Understanding some of the trends that are driving national politics and the rise of Christian nationalism helps explain what’s happening in the Church of the Nazarene, he said. “My verdict has to do with the wider culture wars and people like me who also are opposed to Christian nationalism, don’t like Donald Trump and believe science can tell us truth even if it doesn’t seem to fit that literal reading of Scripture.
“I’m sure this is playing out in lots of denominations,” he continued. “What makes us different is our heritage has been as a pretty conservative denomination, with pretty strict codes. But there’s a growing dissatisfaction with that strictness and so there’s a fight, there’s a battle, there’s an attempt to try to gain control.”
Oord admits “there’s not a lot of hope for folks like me in the short run” but predicts “in the long run, we’ve got demographics on our side.”
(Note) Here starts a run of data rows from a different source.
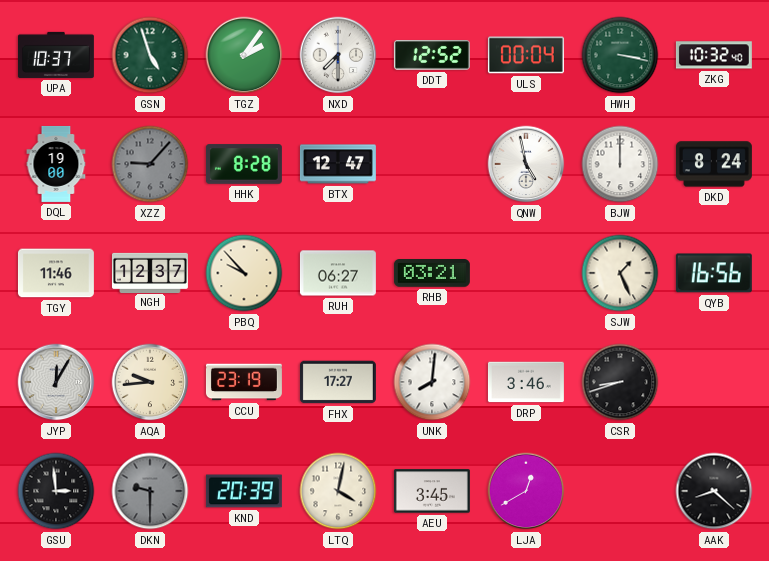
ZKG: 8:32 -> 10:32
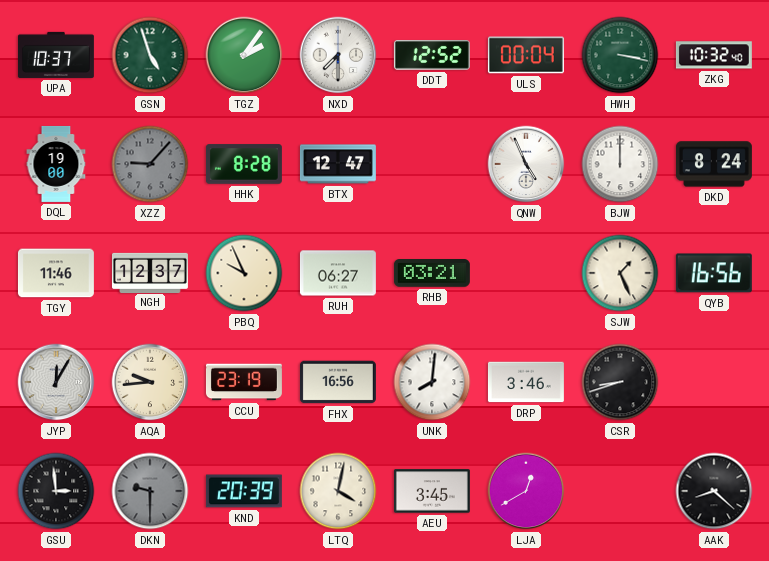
QNW: 4:58 -> 4:56
PBQ: 9:53 -> 9:56
FHX: 17:27 -> 16:56
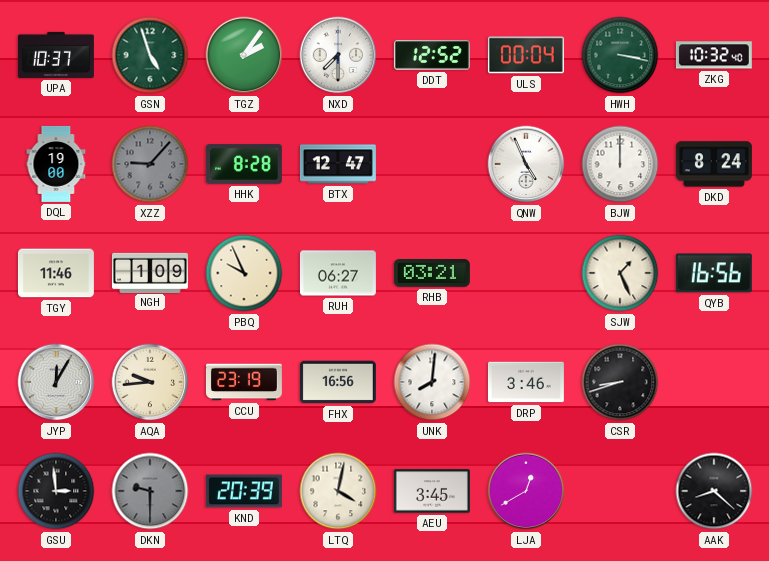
NGH: 12:37 -> 1:09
The Church of the Nazarene already is experiencing the same kind of numerical decline most U.S. denominations have been seeing for years now. Thus, one fear of denominational leaders, Oord said, is with the Methodist split that has created the new Global Methodist Church, “there’s now a conservative option available.”
Nazarene leaders worry that “unless we really toe the hard conservative line, then the Nazarenes will just join the Global Methodist Church. They’ll just switch over to the conservative version of Methodism and leave the Nazarene Church.”